Follow-up -- the Indiana AG told a bunch of lies about the doctor who did the abortion. 10-Year-Old’s Abortion Doc Sends Cease and Desist Letter to Indiana AG https://www.thedailybeast.com/dr-ca...e-and-desist-letter-to-indiana-ag-todd-rokita The obstetrician-gynecologist who performed an abortion on an out-of-state 10-year-old rape victim has a clear message for Indiana Attorney General Todd Rokita: stop making “misleading” statements or face legal consequences. Dr. Caitlin Bernard’s attorney sent Rokita a cease and desist letter Friday after he dragged her name through the mud, claiming without evidence that she didn’t report the procedure as required by law. Records from the state’s Department of Health quickly exonerated Bernard, showing she had followed protocol. Bernard’s lawyer, Kathleen DeLaney, called Rokita statements “false,” with the potential to “incite harassment or violence” from the public against the doctor. DeLaney wrote that Rokita continued to disparage Bernard after the records were released, but couldn’t point to any statement in particular when The Daily Beast followed up. Read it at NPR
Now moving to sue for defamation... Doctor who provided abortion to 10-year-old girl moves to sue attorney general for defamation https://thehill.com/homenews/wire/3...moves-to-sue-attorney-general-for-defamation/
This won’t ever stop and why abortion is a private matter… https://www.cleveland.com/court-jus...-national-debate-over-ohios-abortion-law.html
So the way I am reading this and related articles is that the defense attorney for the rapist is attempting to push that DNA evidence taken from fetuses aborted out of state cannot be introduced as evidence in the trial in Ohio to show that the rapist had sex with a minor -- because the abortion is illegal under Ohio law.
Yeah, he’ll get exactly nowhere with that bullshit. The point is this stuff will just keep building and building.
I mean it's kind of clever.
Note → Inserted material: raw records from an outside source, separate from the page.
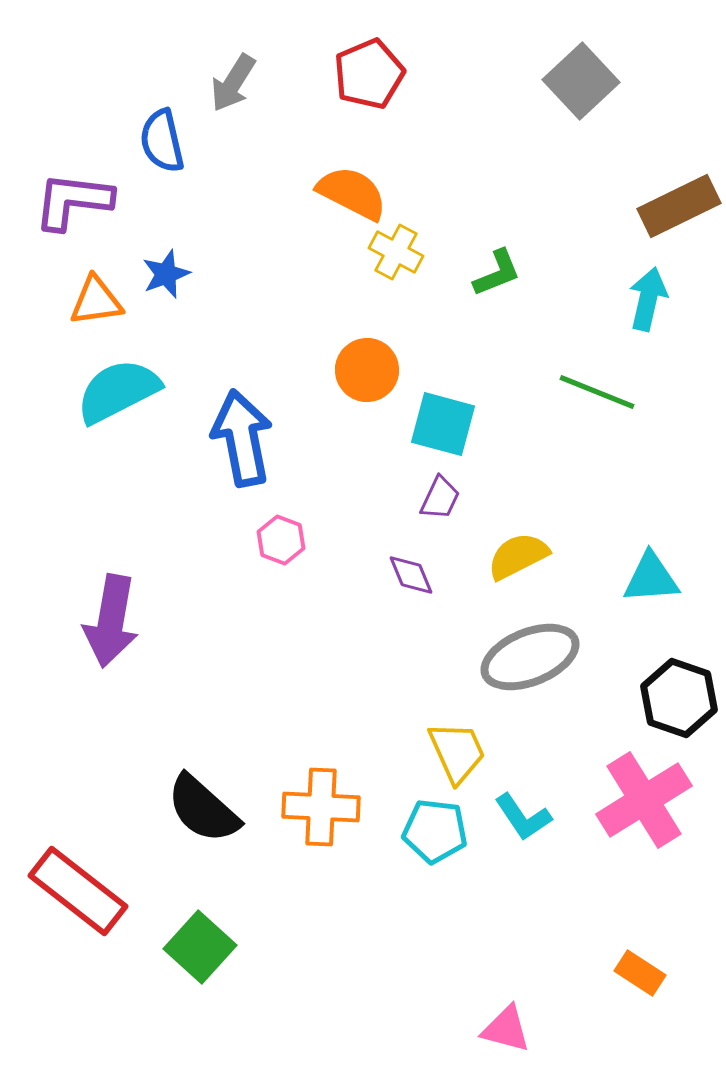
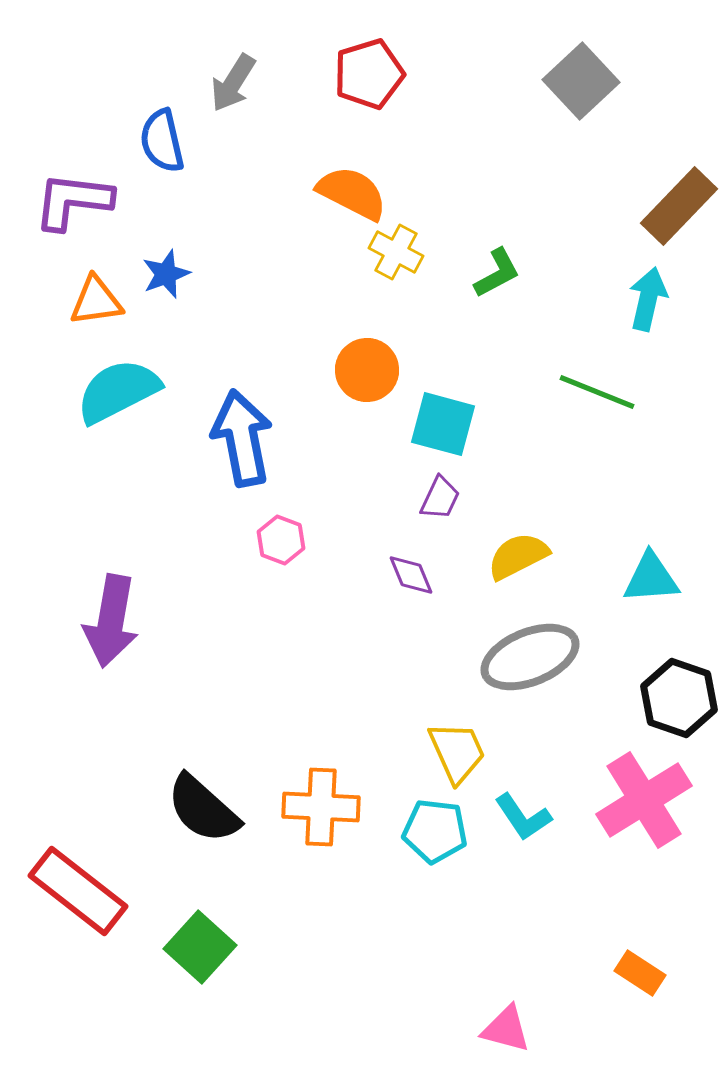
red pentagon: rotated 6 degrees clockwise
brown rectangle: rotated 20 degrees counterclockwise
green L-shape: rotated 6 degrees counterclockwise
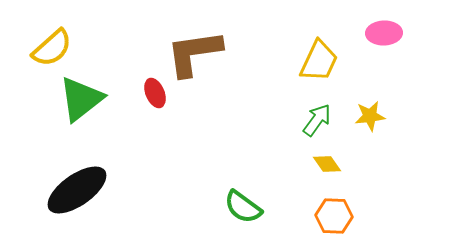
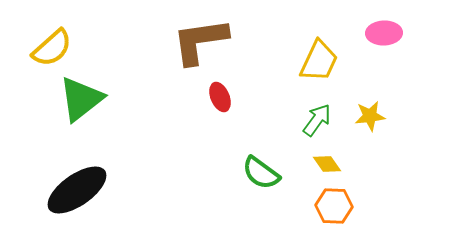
brown L-shape: moved 6 px right, 12 px up
red ellipse: moved 65 px right, 4 px down
green semicircle: moved 18 px right, 34 px up
orange hexagon: moved 10 px up
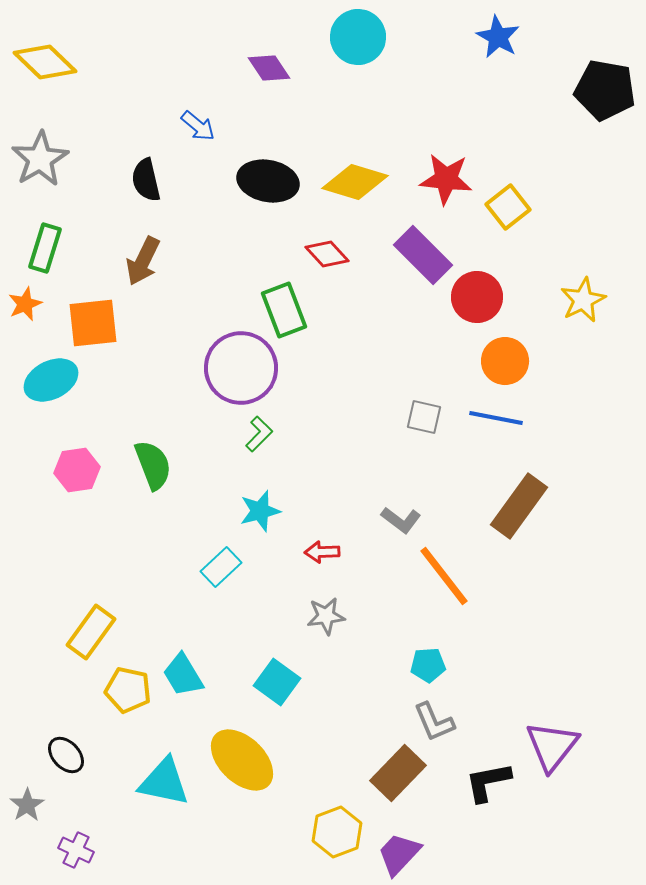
Evidence acquired by the prosecution through illegal or improper means is inadmissible. I do wonder what the precedence for illegal/improper evidence across states is like though. Ocho, where u at?
According to court records and testimony from Columbus police Det. Jeffrey Huhn, Fuentes allegedly confessed to sexually assaulting the girl on at least two occasions between January and May 12. The two charges of rape in the indictment relate to those two incidents. Under Ohio law the rape alone is possible life in prison with parole possible in 15 years. Does not matter if she is pregnant or not but the fact that an abortion clearly occurred and he admitted to raping her, the defense will not gain anything even making an argument about abortions being illegal in Ohio. Also they are legal in Indiana so moot point.
well, that's what i'm wondering. In a hypothetical case where this was different (no admission), how do states handle evidence collection that may be legal in one state but not another? Do they treat it as "this shit landed in our lap, so not our problem" as they would hacker dumps?